Rhee and Klein have affected large improvements in public education in their cities, by introducing more accountability, incentives, and competition into what has largely developed into a web of special interests that’s tying America’s children up in failure. Countering claims that poverty is at the root of America’s educational failure, and challenging traditional proposals of more money, better curriculum, and smaller class sizes as ineffectual by themselves, Joel Klein sought to transform the NYC education system by cutting some of the political web that’s entangling our prospects of educational success:

We empowered principals, giving them new authority over budgets, hiring and other programs. In return, we held them accountable for student outcomes, rewarding them for success or removing them and closing their schools for poor performance. To attract and retain strong teachers, we raised salaries substantially and paid more to our best teachers who agreed to transfer to low-performing schools. We also increased choices for families by replacing almost 100 failing schools with about 500 new, small schools designed with community and charter management groups. Multiple studies showed that these new choices yielded significantly better results. Competition works.

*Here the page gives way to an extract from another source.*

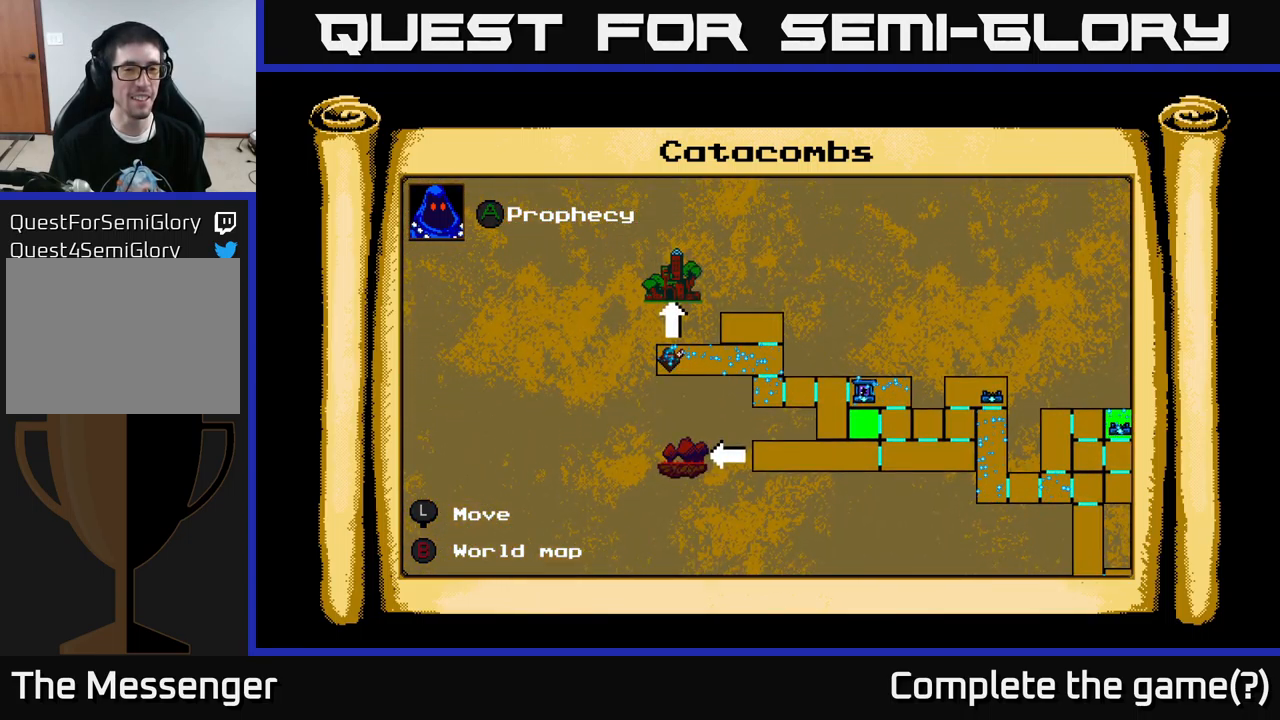
{"buttons": [], "left_stick": "center", "right_stick": "center", "events": []}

Changing the system wasn’t easy. The people with the loudest and best-funded voices are committed to maintaining a status quo that protects their needs even if it doesn’t work for children. They want to keep their jobs by preserving a guaranteed customer base (a fixed number of students), regardless of performance.

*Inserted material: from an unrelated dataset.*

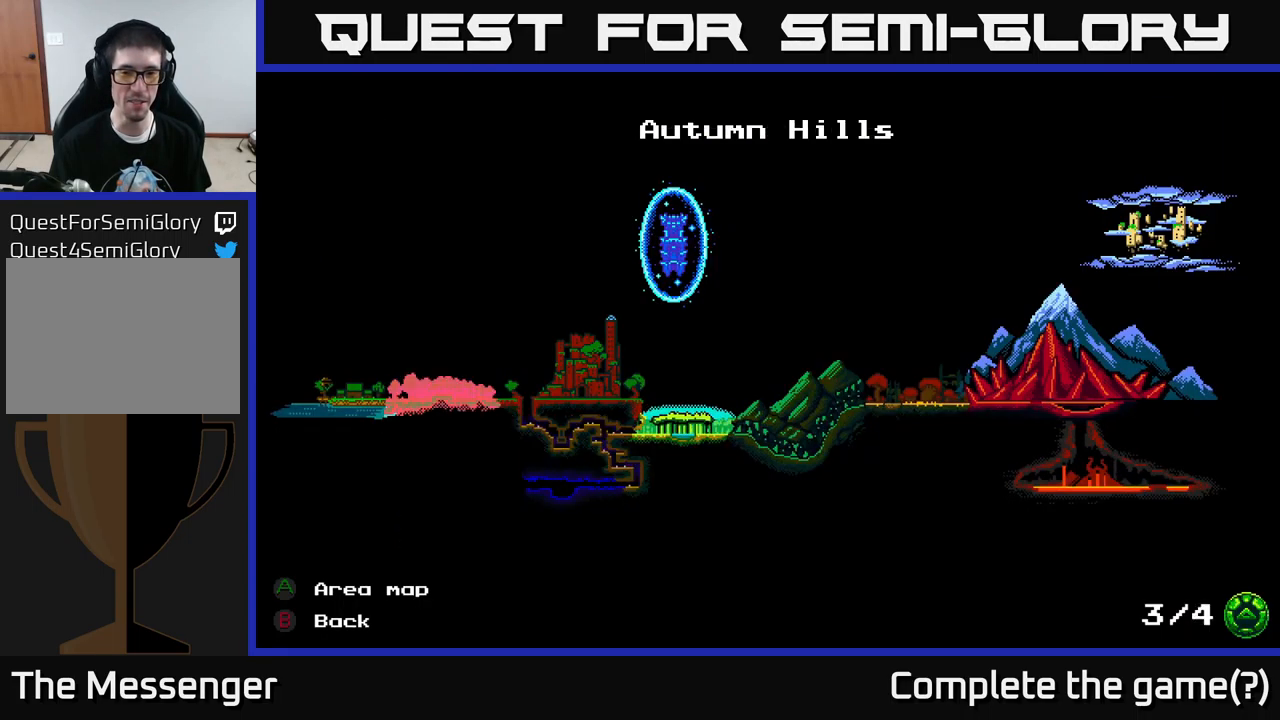
{"buttons": [], "left_stick": "center", "right_stick": "center", "events": [[133, "DPAD_LEFT", "up"]]}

We have to rid the system of this self-serving approach. We must stop protecting ineffective teachers and stop basing layoffs on a last-in/first-out rule. With federal stimulus dollars running out, budgets are only going to get tighter and layoffs will be necessary. When that happens, do we really want to lose the talented and energetic new teachers we have hired in the last few years?

As we ponder what to expect from his successor, Cathleen Black, who, similar to Michelle Rhee and Joel Klein has relatively little, or no discernible, experience in education, we should keep in mind that the biggest obstacle to better educational performance is not lack of experience, but the power of the political web to tie education down to mediocrity. In the long term, our best bet is on school choice, which institutionalizes incentives and competition, regardless of the political leader at the time.